Zum Glück hat sich die Zeit gut entwickelt und inzwischen bekommt man zahlreiche kostenlose Downloads im Internet. Als eines der bekanntesten Open-Source-Projekte findet man den Mozille Firefox- Web-Browser heute auf fast jedem Computer installiert. Er surft bis zu 30 Prozent schneller als die Konkurrenz und zeigt fast alle Webseiten ohne Fehler an.

Ebenfalls aus dem Hause „Mozilla“ ist der E-Mailclient Thunderbird. Mit ihm kann man E-Mails empfangen, bearbeiten und versenden. Dank zahlreicher Plugins, die es ebenfalls als kostenlose Downloads im Internet gibt, kann der E-mailclient sogar noch erweitert werden.

Wer zudem häufig E-Mails empfängt, kennt vermutlich das Problem: Bei fast jeder Bestellung gibt es eine Rechnung im PDF-Format. Diese kann man allerdings nur mit dem Adobe Reader öffnen. Glücklicherweise muss man dafür nichts bezahlen, denn er ist einer der zahlreichen kostenlosen Downloads im Internet.

Möchte man aber selbst E-Mails versenden, zum Beispiel weil man mit GIMP – dem führenden kostenlosen Bildbearbeitungsprogramm – ein Bild bearbeitet hat, komprimiert man diese Datei am Besten mit 7-ZIP. Zwar gibt es auch andere kostenlose Komprimierungstools, doch 7-ZIP überzeugt durch seine Oberfläche und Zuverlässigkeit.

Empfehlenswert ist es übrigens, regelmäßig ein Backup seiner Daten auf einer CD zu machen. Denn nur zu häufig gehen Festplatten kaputt und auch wenn kostenlose Downloads im Internet den Ersatz der Programme schnell ermöglichen, so muss man zumindest die Daten irgendwo speichern. Nicht immer ist der Cloud-Speicher dabei sinnvoll, weshalb man die sensiblen Daten besser mit InfraRecorder auf eine Backup-CD brennen sollte.

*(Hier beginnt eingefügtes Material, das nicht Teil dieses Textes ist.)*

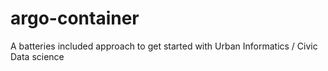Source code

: # argo-container
A batteries included approach to get started with Urban Informatics / Civic Data science
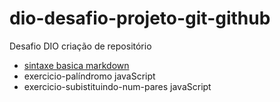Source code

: # dio-desafio-projeto-git-github
Desafio DIO criação de repositório

 - [sintaxe basica markdown](https://www.markdownguide.org/basic-syntax/)
 - exercicio-palíndromo javaScript  
 - exercicio-subistituindo-num-pares javaScript
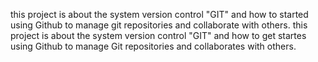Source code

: this project is about the system version control "GIT" and how to started using Github to manage git repositories and collaborate with others.
this project is about the system version control "GIT" and how to get startes using Github  to manage  Git repositories and collaborates with others.
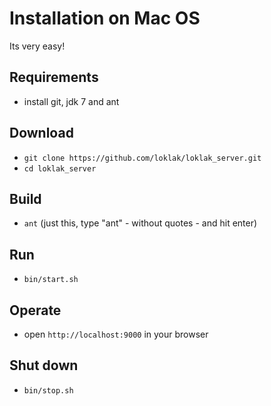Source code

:# Installation on Mac OS

Its very easy!

## Requirements
- install git, jdk 7 and ant

## Download
- `git clone https://github.com/loklak/loklak_server.git`
- `cd loklak_server`

## Build
- `ant` (just this, type "ant" - without quotes - and hit enter)

## Run
- `bin/start.sh`

## Operate
- open `http://localhost:9000` in your browser

## Shut down
- `bin/stop.sh`

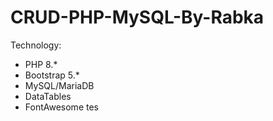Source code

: # CRUD-PHP-MySQL-By-Rabka

Technology: 
- PHP 8.* 
- Bootstrap 5.* 
- MySQL/MariaDB
- DataTables 
- FontAwesome 
tes
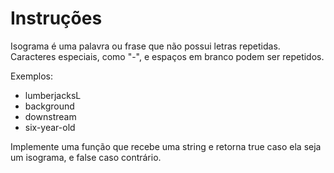 # Instruções

Isograma é uma palavra ou frase que não possui letras repetidas. Caracteres especiais, como "-", e espaços em branco podem ser repetidos.

Exemplos:

-   lumberjacksL
-   background
-   downstream
-   six-year-old

Implemente uma função que recebe uma string e retorna true caso ela seja um isograma, e false caso contrário.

Ein sehr mächtiger Download, welcher es in sich hat, ist LibreOffice. Das Programm gehört inzwischen auf jeden Computer, denn es ist eine Weiterentwicklung von OpenOffice. Die Downloadgröße von rund 180 MB zeigt deutlich, dass es sich hierbei um ein sehr ausgereiftes Projekt handelt. Neben dem Adobe Flash Player zählt LibreOffice inzwischen zu den häufigsten kostenlosen Downloads im Internet.

Fast genauso groß ist inzwischen iTunes – einem umfangreichen Musikplayer, welcher zudem den Datenaustausch zwischen iPhones und Computern ermöglicht. Weiterhin stellt er eine umfangreiche Musikbibliothek zur Verfügung und erlaubt den Zugriff auf den Musikstore von Apple. Wer allerdings lieber auf kostenlose MP3s aus dem Internet steht, der sollte lieber zu VLC – dem Media Player greifen. Das Projekt ist ebenfalls OpenSource und auf fast allen westlichen Computern installiert. Dank zahlreicher Erweiterungen kann man das Programm streamingfähig machen und weitere Codecs installieren.

Wie man sieht, gibt es eine Reihe von interessanten kostenlosen Downloads im Internet. Da Flatrates heutzutage normal sind, braucht man (im Gegensatz zu vor 15 Jahren) auch keine Sorgen mehr über die entstehenden Datenkosten zu machen.